When you reach the line with "Beneficios para tu Fam" in the data below, begin printing lines exactly, and stop once the line with "To stanowisko" has been printed.

The input: Begin

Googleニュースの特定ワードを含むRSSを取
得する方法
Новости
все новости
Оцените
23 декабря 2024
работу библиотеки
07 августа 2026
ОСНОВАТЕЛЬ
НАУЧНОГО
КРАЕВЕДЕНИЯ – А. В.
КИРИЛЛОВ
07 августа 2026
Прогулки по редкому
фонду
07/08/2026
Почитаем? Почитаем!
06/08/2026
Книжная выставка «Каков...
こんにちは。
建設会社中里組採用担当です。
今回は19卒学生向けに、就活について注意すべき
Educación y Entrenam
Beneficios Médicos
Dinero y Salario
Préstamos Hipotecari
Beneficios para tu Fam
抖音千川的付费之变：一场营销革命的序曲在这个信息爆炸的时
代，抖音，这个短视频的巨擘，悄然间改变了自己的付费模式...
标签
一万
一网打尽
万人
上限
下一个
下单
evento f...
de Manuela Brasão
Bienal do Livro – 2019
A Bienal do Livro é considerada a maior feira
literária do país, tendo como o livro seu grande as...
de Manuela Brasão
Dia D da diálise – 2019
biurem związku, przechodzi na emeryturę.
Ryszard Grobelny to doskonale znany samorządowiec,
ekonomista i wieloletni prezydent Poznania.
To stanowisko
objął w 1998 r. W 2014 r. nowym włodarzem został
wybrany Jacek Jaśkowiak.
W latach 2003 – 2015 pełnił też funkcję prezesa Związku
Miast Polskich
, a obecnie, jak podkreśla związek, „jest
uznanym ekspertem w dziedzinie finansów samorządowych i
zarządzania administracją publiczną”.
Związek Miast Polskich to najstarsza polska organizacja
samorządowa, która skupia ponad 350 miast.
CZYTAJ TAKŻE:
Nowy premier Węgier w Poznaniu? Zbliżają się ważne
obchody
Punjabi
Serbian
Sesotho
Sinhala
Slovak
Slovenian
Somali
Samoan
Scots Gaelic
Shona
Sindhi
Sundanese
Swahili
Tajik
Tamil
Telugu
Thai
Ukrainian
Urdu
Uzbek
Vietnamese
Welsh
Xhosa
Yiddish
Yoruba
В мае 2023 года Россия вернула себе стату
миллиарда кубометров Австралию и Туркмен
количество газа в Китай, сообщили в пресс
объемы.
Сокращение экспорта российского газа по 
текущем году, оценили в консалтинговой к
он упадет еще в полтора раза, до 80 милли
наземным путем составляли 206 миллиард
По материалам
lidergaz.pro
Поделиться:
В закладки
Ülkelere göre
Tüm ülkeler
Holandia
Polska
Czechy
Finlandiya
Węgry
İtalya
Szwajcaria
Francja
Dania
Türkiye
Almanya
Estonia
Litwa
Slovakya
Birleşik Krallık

The input: End

*Output for this task:*
Beneficios para tu Fam
抖音千川的付费之变：一场营销革命的序曲在这个信息爆炸的时
代，抖音，这个短视频的巨擘，悄然间改变了自己的付费模式...
标签
一万
一网打尽
万人
上限
下一个
下单
evento f...
de Manuela Brasão
Bienal do Livro – 2019
A Bienal do Livro é considerada a maior feira
literária do país, tendo como o livro seu grande as...
de Manuela Brasão
Dia D da diálise – 2019
biurem związku, przechodzi na emeryturę.
Ryszard Grobelny to doskonale znany samorządowiec,
ekonomista i wieloletni prezydent Poznania.
To stanowisko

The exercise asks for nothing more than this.